L'optimisation bayésienne utilise un modèle probabiliste (typiquement un processus gaussien ou un modèle basé sur les arbres) pour prédire quels hyperparamètres sont susceptibles de bien performer en se basant sur les expériences passées, puis priorise ces régions. Des bibliothèques comme Optuna, Ray Tune et W&B Sweeps implémentent ça. Pour les expériences coûteuses (entraîner un modèle prend des heures), l'avantage d'efficacité de l'optimisation bayésienne par rapport à la recherche aléatoire est significatif — elle trouve typiquement de bonnes configurations en 3–5 fois moins d'expériences.
Commencer avec les valeurs par défaut établies pour ton architecture (taux d'apprentissage publiés, tailles de lot, etc.), puis ajuster les paramètres les plus impactants en premier.
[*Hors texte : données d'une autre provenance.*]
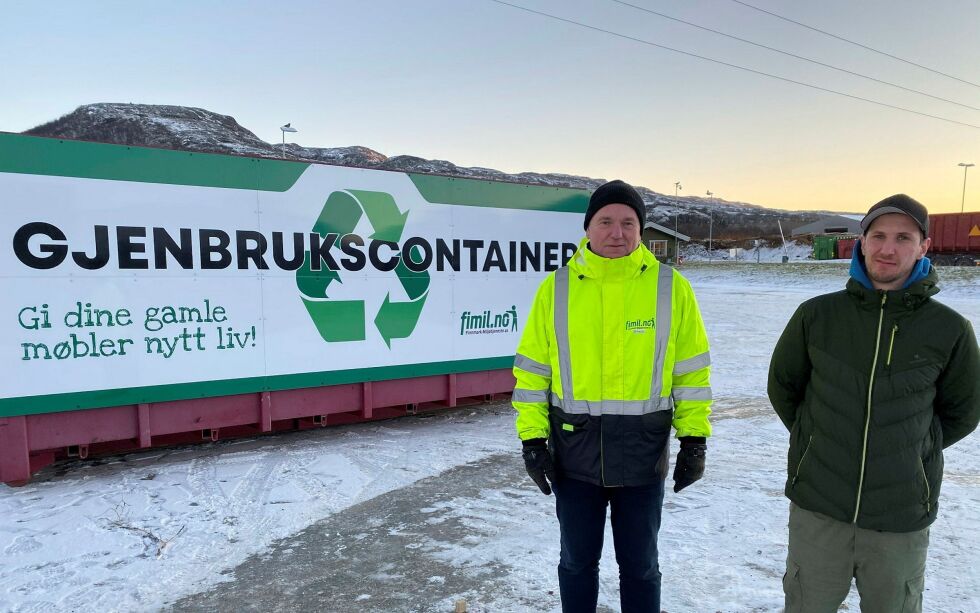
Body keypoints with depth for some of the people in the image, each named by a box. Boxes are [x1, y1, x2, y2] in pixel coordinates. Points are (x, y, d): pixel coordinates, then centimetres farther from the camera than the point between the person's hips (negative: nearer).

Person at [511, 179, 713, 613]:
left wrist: (694, 439, 0)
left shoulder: (671, 288, -3)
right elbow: (532, 369, 1)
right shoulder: (556, 288, -2)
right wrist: (532, 437, -3)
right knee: (577, 561, 18)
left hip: (643, 456, 0)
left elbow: (692, 369, 1)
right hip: (573, 455, 1)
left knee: (640, 566, 17)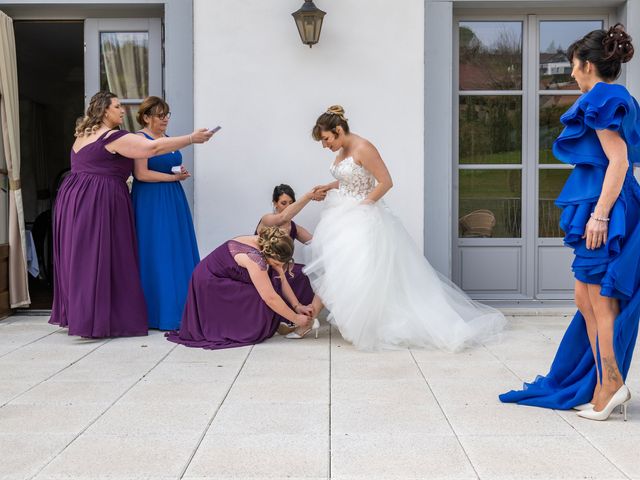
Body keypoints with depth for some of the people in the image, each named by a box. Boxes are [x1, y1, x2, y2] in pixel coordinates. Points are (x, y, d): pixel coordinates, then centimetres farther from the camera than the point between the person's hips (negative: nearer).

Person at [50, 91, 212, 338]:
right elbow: (154, 147, -16)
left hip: (74, 199, 9)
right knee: (102, 259, -5)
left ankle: (77, 315, 16)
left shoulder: (83, 135, 17)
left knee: (80, 258, 11)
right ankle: (97, 322, -4)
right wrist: (192, 138, -11)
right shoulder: (113, 137, -10)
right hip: (100, 203, -9)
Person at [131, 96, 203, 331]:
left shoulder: (168, 139, 17)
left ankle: (179, 310, 9)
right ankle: (158, 313, -1)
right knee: (156, 257, -7)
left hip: (173, 201, 8)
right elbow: (141, 173, -17)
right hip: (150, 203, -8)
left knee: (178, 255, 5)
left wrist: (181, 172, 6)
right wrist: (172, 177, -13)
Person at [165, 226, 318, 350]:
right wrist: (296, 319, -24)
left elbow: (282, 280, -3)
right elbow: (271, 298, -33)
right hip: (208, 286, -9)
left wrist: (297, 306, -9)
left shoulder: (267, 245, -10)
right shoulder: (254, 257, -34)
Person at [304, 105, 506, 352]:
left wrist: (362, 206, -17)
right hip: (343, 219, 9)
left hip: (364, 220, -9)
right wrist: (329, 187, 9)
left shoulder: (363, 148, -18)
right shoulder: (341, 151, 8)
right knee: (343, 270, 7)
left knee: (363, 274, -10)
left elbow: (385, 182, -20)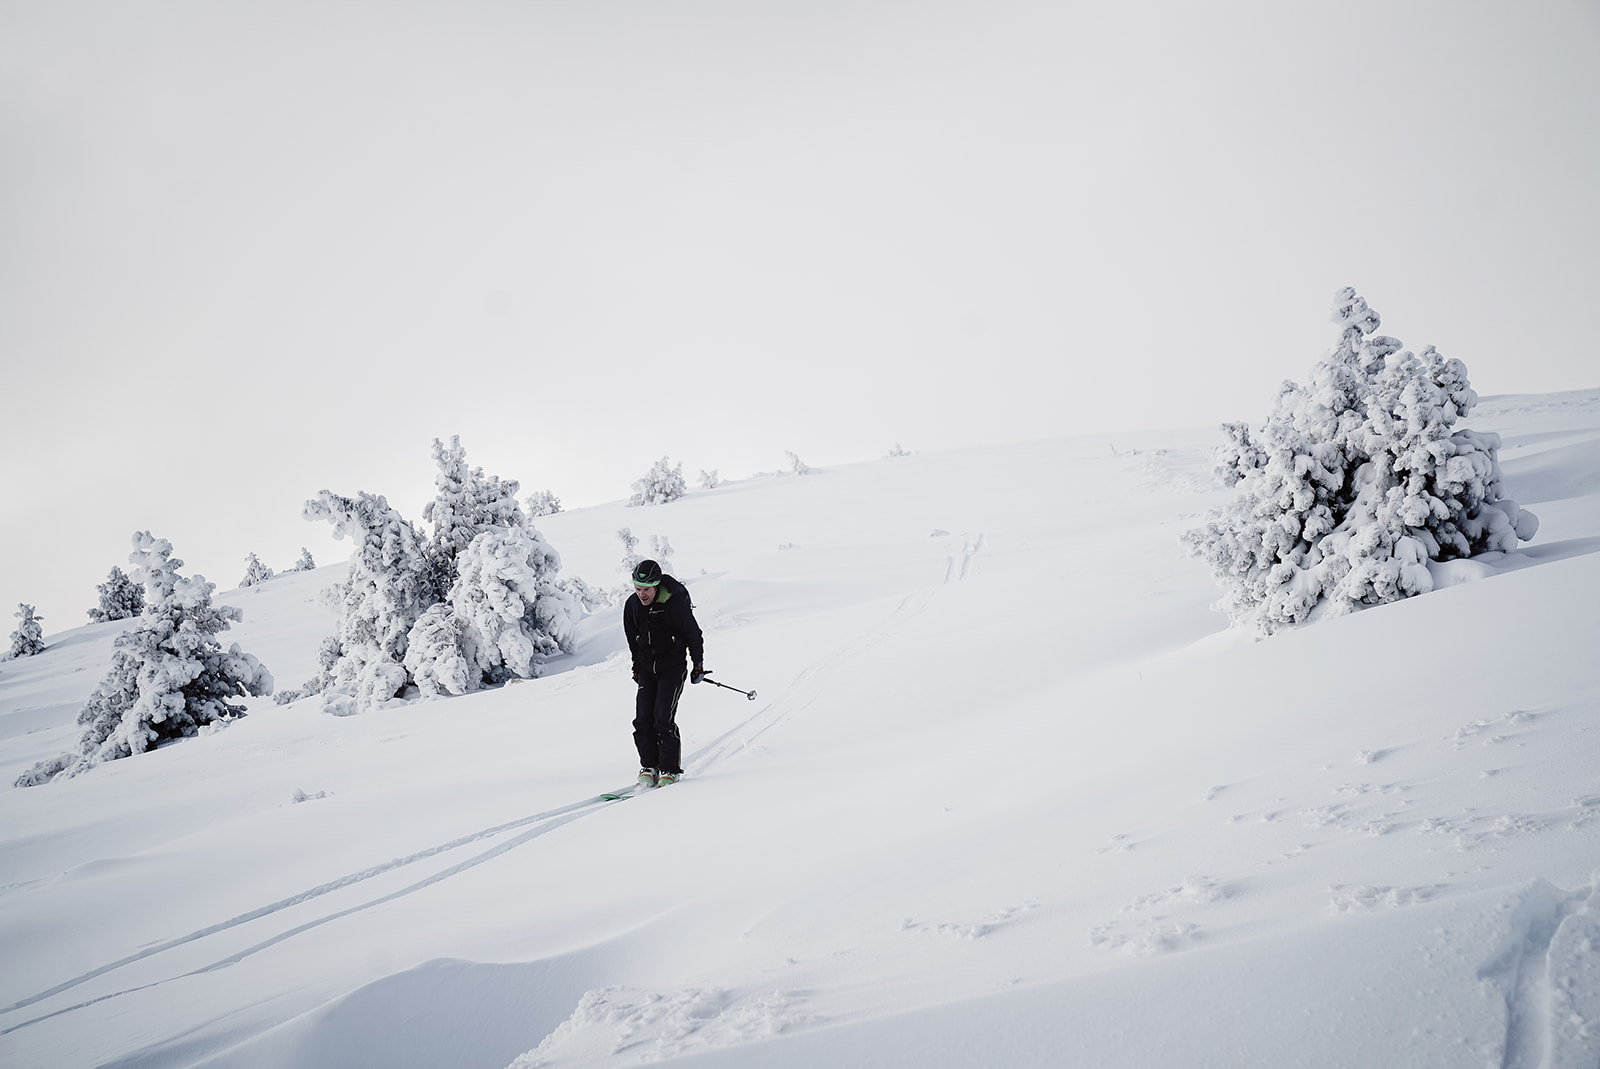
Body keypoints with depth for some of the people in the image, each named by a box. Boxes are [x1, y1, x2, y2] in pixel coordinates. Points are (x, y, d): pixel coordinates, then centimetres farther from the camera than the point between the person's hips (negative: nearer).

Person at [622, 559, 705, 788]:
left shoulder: (676, 603, -19)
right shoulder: (632, 606, -4)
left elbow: (694, 635, -7)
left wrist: (699, 666, -2)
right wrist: (637, 666, 17)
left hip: (673, 667, -5)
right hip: (647, 668, 5)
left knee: (663, 718, -13)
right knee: (643, 719, -3)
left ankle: (671, 770, -3)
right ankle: (649, 767, 9)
Pour le fine-tuning de LLM, le taux d'apprentissage est presque toujours le plus important (essayer 1e-5 à 5e-4). Pour LoRA, le rang (4–64) et alpha (typiquement 2× le rang) comptent le plus. Utiliser l'arrêt précoce pour couper court les expériences non prometteuses. Tout logger dans W&B ou similaire — tu voudras comparer les runs et comprendre ce qui a marché.